**AUFGABEN**
1 > Wie lange muss Michael Haaß laut dem untersuchten Text mindestens pausieren?
2 > Geben Sie aus dem untersuchten Text die Passage von „Passend zur Stimmung“ bis „er aber unumstritten.“ wortgetreu aus.

**UNTERSUCHTER TEXT**
•••

Passend zur Stimmung im deutschen Handball-Lager trat Heuberger die Heimreise in schwarzem Hemd und schwarzem Sakko an. Trotz des bitteren Ausscheidens ist er aber unumstritten.

Während Heuberger in seinem EM-Fazit den Kampfgeist, den Einsatzwillen und eine positive Entwicklung seines Teams lobte, saß Michael Haaß in einer anderen Ecke des Flughafens. Sein rechter Fuß war dick eingegipst, neben sich hatte der Göppinger zwei Krücken liegen und berichtete von einer nicht berauschenden Nacht. Bei der bitteren 32:33-Niederlage am Vortag gegen Polen hatte sich der Spielmacher einen Bruch des Fußgelenkes zugezogen. Haaß stehen eine Operation und eine mindestens viermonatige Pause bevor.

Er wird somit bei den Qualifikations-Playoffs im Juni für die WM 2013 fehlen, auf die die Verbandsführung nun schaut. „Das ist ganz, ganz wichtig, damit wir Spanien 2013 nicht verpassen“, sagte Horst Bredemeier. Der Vizepräsident des Deutschen Handballbundes (DHB) stärkte auch dem geknickten Bundestrainer den Rücken. „Für mich hat er weiter das Vertrauen. Heuberger hat einen guten Job gemacht. Er hat einiges riskiert, hat neue Leute eingebaut, hat gut gewechselt. Aber unterm Strich stimmt das Ergebnis nicht“, urteilte er.

Thomas Bach, Präsident des Deutschen Olympischen Sportbundes (DOSB), forderte indes den DHB auf, „in Kooperation mit der Liga zu überlegen, wie man den Neuaufbau startet. Die Liga muss sehen, welche Bedeutung der Erfolg der Nationalmannschaft auch für den Erfolg der Liga hat“, sagte der DOSB-Chef.

•••

**QUELLENMATERIAL**
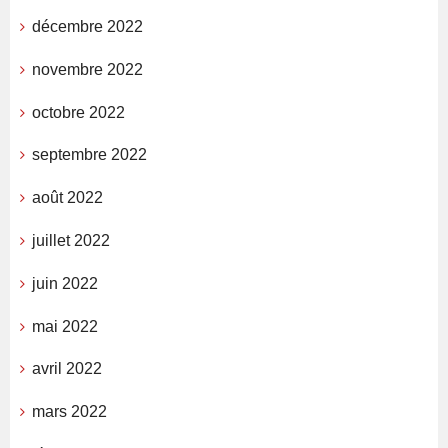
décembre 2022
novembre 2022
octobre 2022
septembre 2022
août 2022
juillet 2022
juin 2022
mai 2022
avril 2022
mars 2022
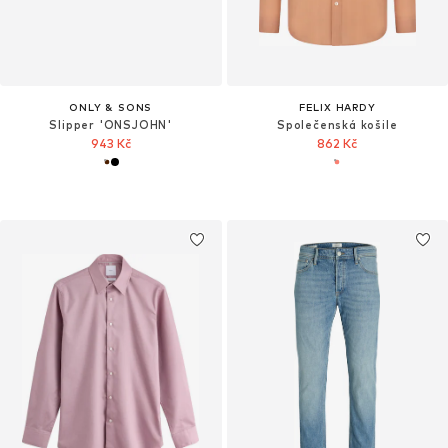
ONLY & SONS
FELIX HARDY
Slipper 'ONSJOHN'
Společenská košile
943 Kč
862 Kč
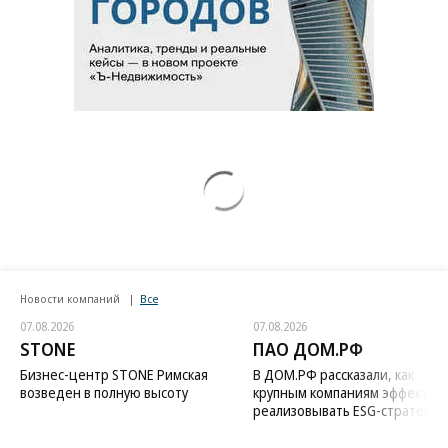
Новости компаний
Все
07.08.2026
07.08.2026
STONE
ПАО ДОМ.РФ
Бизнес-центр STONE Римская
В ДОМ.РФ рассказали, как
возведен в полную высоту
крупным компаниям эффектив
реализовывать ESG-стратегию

•••

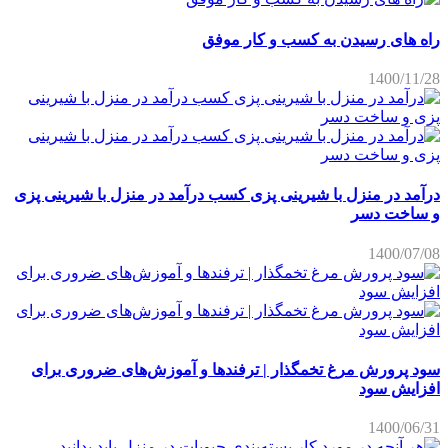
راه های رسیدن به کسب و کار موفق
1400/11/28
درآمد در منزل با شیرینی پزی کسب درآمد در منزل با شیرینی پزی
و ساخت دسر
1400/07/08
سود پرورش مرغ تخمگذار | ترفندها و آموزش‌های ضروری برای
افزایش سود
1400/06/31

•••

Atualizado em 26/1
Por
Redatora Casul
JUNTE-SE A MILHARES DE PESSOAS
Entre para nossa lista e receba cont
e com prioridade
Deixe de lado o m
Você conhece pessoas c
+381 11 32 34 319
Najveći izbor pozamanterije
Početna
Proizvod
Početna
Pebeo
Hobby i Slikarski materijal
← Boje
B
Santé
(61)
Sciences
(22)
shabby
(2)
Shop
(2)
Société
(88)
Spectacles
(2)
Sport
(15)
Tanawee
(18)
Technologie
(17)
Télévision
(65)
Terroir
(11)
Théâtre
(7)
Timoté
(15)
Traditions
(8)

•••

**LÖSUNGEN**
1 > Mindestens vier Monate.

2 >
Passend zur Stimmung im deutschen Handball-Lager trat Heuberger die Heimreise in schwarzem Hemd und schwarzem Sakko an. Trotz des bitteren Ausscheidens ist er aber unumstritten.